Sales, Service, and virtually all customer-facing teams within an organization are bound to use their email and calendar to communicate with customers and prospects, schedule meetings, and ultimately work towards a great customer experience. While emails can be directly sent from Salesforce – logging them as an activity – how can everything else that doesn’t happen directly within the CRM be brought in to paint the full picture?
In this post, we’ll go through how your Outlook and Gmail data can be synced with Salesforce records to enhance collaboration – without having to change the team’s way of working.
What Is Einstein Activity Capture?
As the name suggests, this product is meant to capture all relevant activities and contacts from your user’s email and calendar providers, such as Gmail and Outlook, to provide visibility directly within Salesforce records. While the tool can be used by anyone in the organization who exchanges emails with customers and prospects, it can make the most impact from the get-go across Sales and Business Development teams who work with Leads, Accounts, Contacts, and Opportunities day in and day out.
By using Einstein Activity Capture (EAC), you can remove the silo that emails and calendar meetings can become, while ensuring that the entire team who needs to will get access to more context and information that could have previously been unaccounted for – all within the CRM.

Get Started
Starting your journey with EAC from a Salesforce Admin perspective can be quite fast, and depending on your Salesforce edition and add-on products, it could be expanded to the entire team or only part of it.

§

- Problem to solve: The Einstein Activity Capture text above names the kinds of Salesforce records that Sales and Business Development teams work with day in and day out. List them all.

§

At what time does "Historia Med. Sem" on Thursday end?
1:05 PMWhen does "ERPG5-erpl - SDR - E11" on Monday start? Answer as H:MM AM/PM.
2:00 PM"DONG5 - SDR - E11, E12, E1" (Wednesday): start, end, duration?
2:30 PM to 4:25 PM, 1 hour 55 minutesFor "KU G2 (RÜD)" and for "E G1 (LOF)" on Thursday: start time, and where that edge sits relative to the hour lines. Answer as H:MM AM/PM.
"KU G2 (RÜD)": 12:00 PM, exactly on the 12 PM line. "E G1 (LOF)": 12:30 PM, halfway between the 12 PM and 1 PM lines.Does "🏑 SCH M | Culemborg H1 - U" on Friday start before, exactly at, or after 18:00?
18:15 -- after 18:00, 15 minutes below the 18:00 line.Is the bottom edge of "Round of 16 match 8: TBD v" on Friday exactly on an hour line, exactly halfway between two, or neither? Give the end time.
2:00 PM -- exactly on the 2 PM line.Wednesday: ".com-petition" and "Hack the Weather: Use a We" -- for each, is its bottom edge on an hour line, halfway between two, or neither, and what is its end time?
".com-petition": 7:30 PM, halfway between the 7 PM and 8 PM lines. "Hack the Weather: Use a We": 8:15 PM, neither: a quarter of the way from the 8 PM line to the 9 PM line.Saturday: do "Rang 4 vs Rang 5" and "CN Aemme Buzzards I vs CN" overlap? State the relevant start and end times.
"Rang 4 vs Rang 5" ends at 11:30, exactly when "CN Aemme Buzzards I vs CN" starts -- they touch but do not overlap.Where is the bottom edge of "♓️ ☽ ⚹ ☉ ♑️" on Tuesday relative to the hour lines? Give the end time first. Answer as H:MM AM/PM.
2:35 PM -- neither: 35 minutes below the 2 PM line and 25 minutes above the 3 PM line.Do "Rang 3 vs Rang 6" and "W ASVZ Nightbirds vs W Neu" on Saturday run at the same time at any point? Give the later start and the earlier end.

§

- The answer: Leads, Accounts, Contacts, and Opportunities.